If you’ve surfed for a while, you realize that the only way to get in shape for surfing is by surfing.
The muscle groups needed for paddling and standing on a surfboard are unique to our art, and the unpredictable shifts taken by waves when wind, tide or swell direction shift require countless hours of watching the ocean as the lineup morphs into something new.
Still, there are times when travel, injury or the ocean itself can prevent us from riding waves. It is then that serious surfers train to keep themselves as sharp as possible, in anticipation of their inevitable return to their spawning grounds.
In previous columns I have suggested the use of the Surf-Fit Performance Mat along with various exercises like swimming, pushups, planks, yoga and boxing. Any exercise that increases strength, stamina, balance or flexibility will do.

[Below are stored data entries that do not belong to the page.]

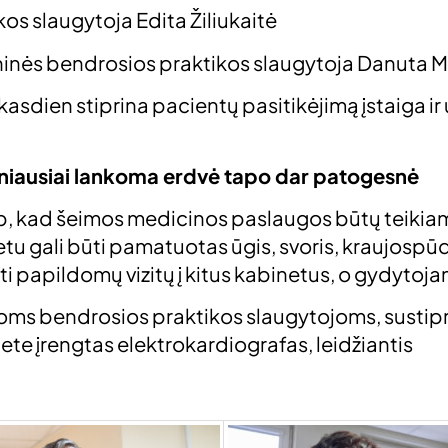
s slaugytoja Edita Žiliukaitė
inės bendrosios praktikos slaugytoja Danuta 
asdien stiprina pacientų pasitikėjimą įstaiga ir
žniausiai lankoma erdvė tapo dar patogesnė
p, kad šeimos medicinos paslaugos būtų teikiamo
u gali būti pamatuotas ūgis, svoris, kraujospū
ti papildomų vizitų į kitus kabinetus, o gydytojam
nčioms bendrosios praktikos slaugytojoms, sust
te įrengtas elektrokardiografas, leidžiantis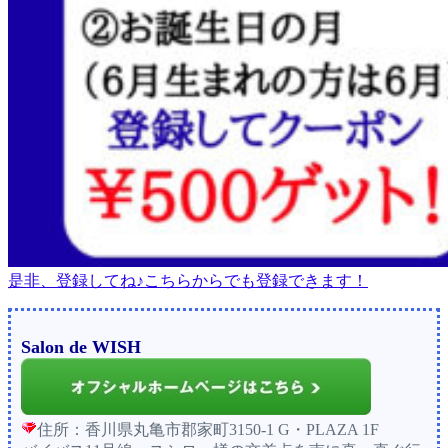
是非、登録してね♪こちらからでも登録できます！
Salon de WISH
住所：香川県丸亀市郡家町3150-1 G・PLAZA 1F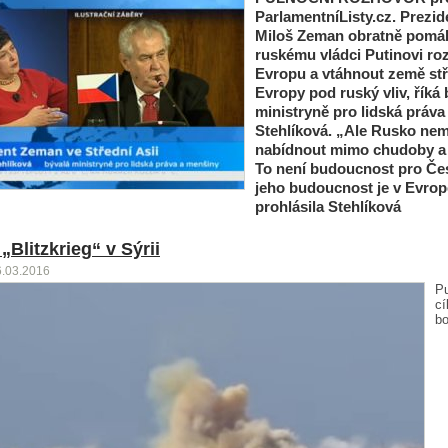
ParlamentníListy.cz.
Prezid
Miloš Zeman obratně pomá
ruskému vládci Putinovi ro
Evropu a vtáhnout země st
Evropy pod ruský vliv, říká 
ministryně pro lidská práva
Stehlíková. „Ale Rusko ne
nabídnout mimo chudoby a 
To není budoucnost pro Če
jeho budoucnost je v Evrop
prohlásila Stehlíková
„Blitzkrieg“ v Sýrii
6.03.2016
P
cí
bo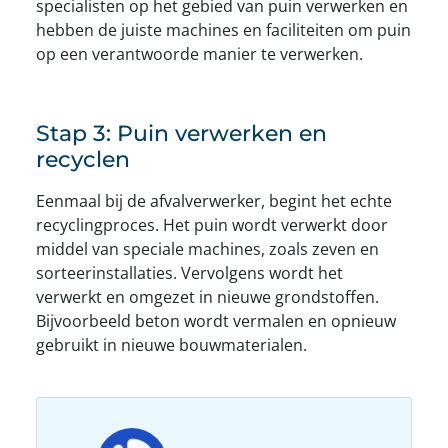
specialisten op het gebied van puin verwerken en
hebben de juiste machines en faciliteiten om puin
op een verantwoorde manier te verwerken.
Stap 3: Puin verwerken en
recyclen
Eenmaal bij de afvalverwerker, begint het echte
recyclingproces. Het puin wordt verwerkt door
middel van speciale machines, zoals zeven en
sorteerinstallaties. Vervolgens wordt het
verwerkt en omgezet in nieuwe grondstoffen.
Bijvoorbeeld beton wordt vermalen en opnieuw
gebruikt in nieuwe bouwmaterialen.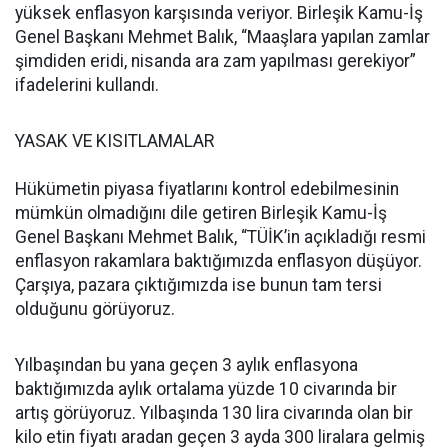
yüksek enflasyon karşısında veriyor. Birleşik Kamu-İş
Genel Başkanı Mehmet Balık, “Maaşlara yapılan zamlar
şimdiden eridi, nisanda ara zam yapılması gerekiyor”
ifadelerini kullandı.
YASAK VE KISITLAMALAR
Hükümetin piyasa fiyatlarını kontrol edebilmesinin
mümkün olmadığını dile getiren Birleşik Kamu-İş
Genel Başkanı Mehmet Balık, “TÜİK’in açıkladığı resmi
enflasyon rakamlara baktığımızda enflasyon düşüyor.
Çarşıya, pazara çıktığımızda ise bunun tam tersi
olduğunu görüyoruz.
Yılbaşından bu yana geçen 3 aylık enflasyona
baktığımızda aylık ortalama yüzde 10 civarında bir
artış görüyoruz. Yılbaşında 130 lira civarında olan bir
kilo etin fiyatı aradan geçen 3 ayda 300 liralara gelmiş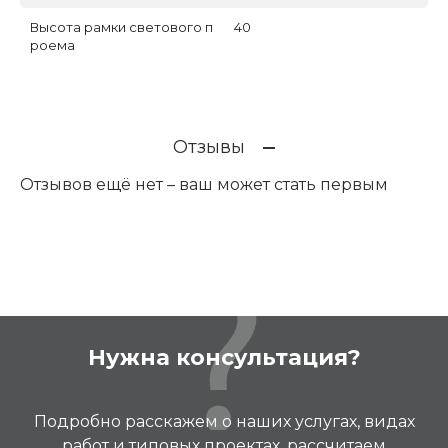
Высота рамки светового п
40
роема
Отзывы
Отзывов ещё нет – ваш может стать первым
Нужна консультация?
Подробно расскажем о наших услугах, видах
работ и типовых проектах, рассчитаем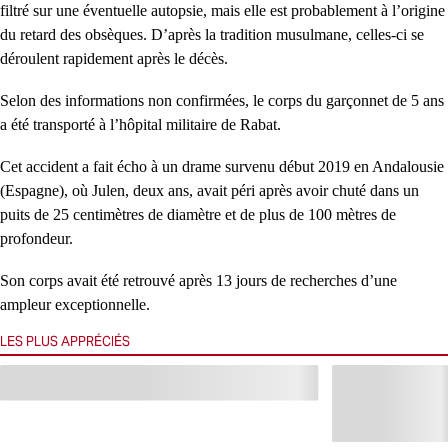
filtré sur une éventuelle autopsie, mais elle est probablement à l’origine
du retard des obsèques. D’après la tradition musulmane, celles-ci se
déroulent rapidement après le décès.
Selon des informations non confirmées, le corps du garçonnet de 5 ans
a été transporté à l’hôpital militaire de Rabat.
Cet accident a fait écho à un drame survenu début 2019 en Andalousie
(Espagne), où Julen, deux ans, avait péri après avoir chuté dans un
puits de 25 centimètres de diamètre et de plus de 100 mètres de
profondeur.
Son corps avait été retrouvé après 13 jours de recherches d’une
ampleur exceptionnelle.
LES PLUS APPRÉCIÉS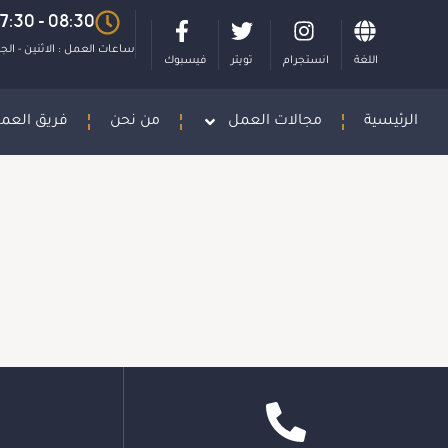
08:30 - 17:30
ساعات العمل : الاثنين - ال
اللغة
انستجرام
تويتر
فيسبوك
الرئيسية
مجالات العمل
من نحن
فريق العم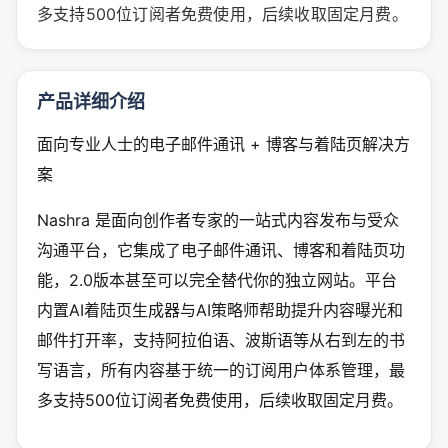
多支持500位订阅者免费使用，后续收取固定月费。
产品详细介绍
面向专业人士的电子邮件通讯 + 博客与着陆页解决方
案
Nashra 是面向创作者专家的一站式内容发布与受众
沟通平台，它集成了电子邮件通讯、博客和着陆页功
能，2.0版本甚至可以完全替代你的独立网站。平台
内置AI着陆页生成器与AI策略师帮助提升内容曝光和
邮件打开率，支持阿拉伯语、波斯语等从右到左的书
写语言，所有内容基于统一的订阅用户体系管理，最
多支持500位订阅者免费使用，后续收取固定月费。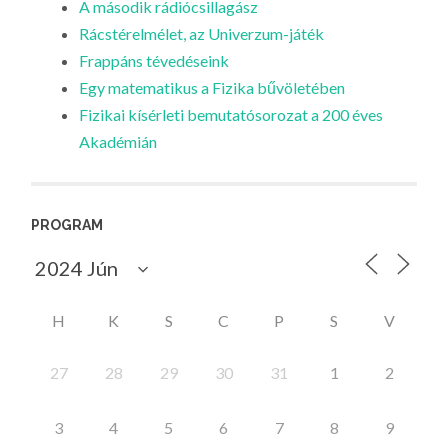
A második rádiócsillagász
Rácstérelmélet, az Univerzum-játék
Frappáns tévedéseink
Egy matematikus a Fizika bűvöletében
Fizikai kísérleti bemutatósorozat a 200 éves
Akadémián
PROGRAM
H
K
S
C
P
S
V
27
28
29
30
31
1
2
3
4
5
6
7
8
9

The most obvious cross-trainer available is the skateboard. While fun on its own, skateboarding (once called “sidewalk surfing”) mimics wave riding better than nearly any other activity.
Turning a skateboard or a surfboard requires nearly identical movements — basically putting weight on one side of the board or the other.
Being mostly a lower body exercise, however, and having no need for popping up from a prone position, not even skateboarding will totally prepare you to surf.
I recently had the opportunity to interview Bryce Wettstein of Encinitas, a surfer, skateboarder, volleyball player, skim boarder, poet, writer, artist, singer-songwriter, designer, style master and Olympian.
While Bryce has somehow become accomplished in each of the aforementioned activities — she was recently named style director for the GeoMetro Party skate brand — her greatest achievement as I see it is joy, something she is an ambassador of and spreads thickly and generously throughout the world.
As a skateboarder, she has competed and excelled at the highest level, culminating at age 17 with her taking 6th at the 2021 Tokyo Olympics.
Nonetheless, it’s easy to get the impression that Wettstein cares more for hanging with friends and family and the electrified buzz induced by her gravity-defying ballet than she does winning medals.
Watching on TV as she played her ukulele for friends at the Olympic Village hammered home the point.
As she recently stated, “The Olympics are a dream come true, however, it is only a very small part of skateboarding. It does not define me or skateboarding. The best thing about the contests starting up again is getting to hang out with all my international skate friends again. It seems this is the only way to get together.
“Tokyo 2021 will come and go, but skateboarding will keep going on forever.”
If I were to write Bryce Wettstein’s bio, I would add intangibles like Love. Joy. Light. Ability. Humility. Ambassador of goodness.
Did I mention that she’s a brilliant surfer?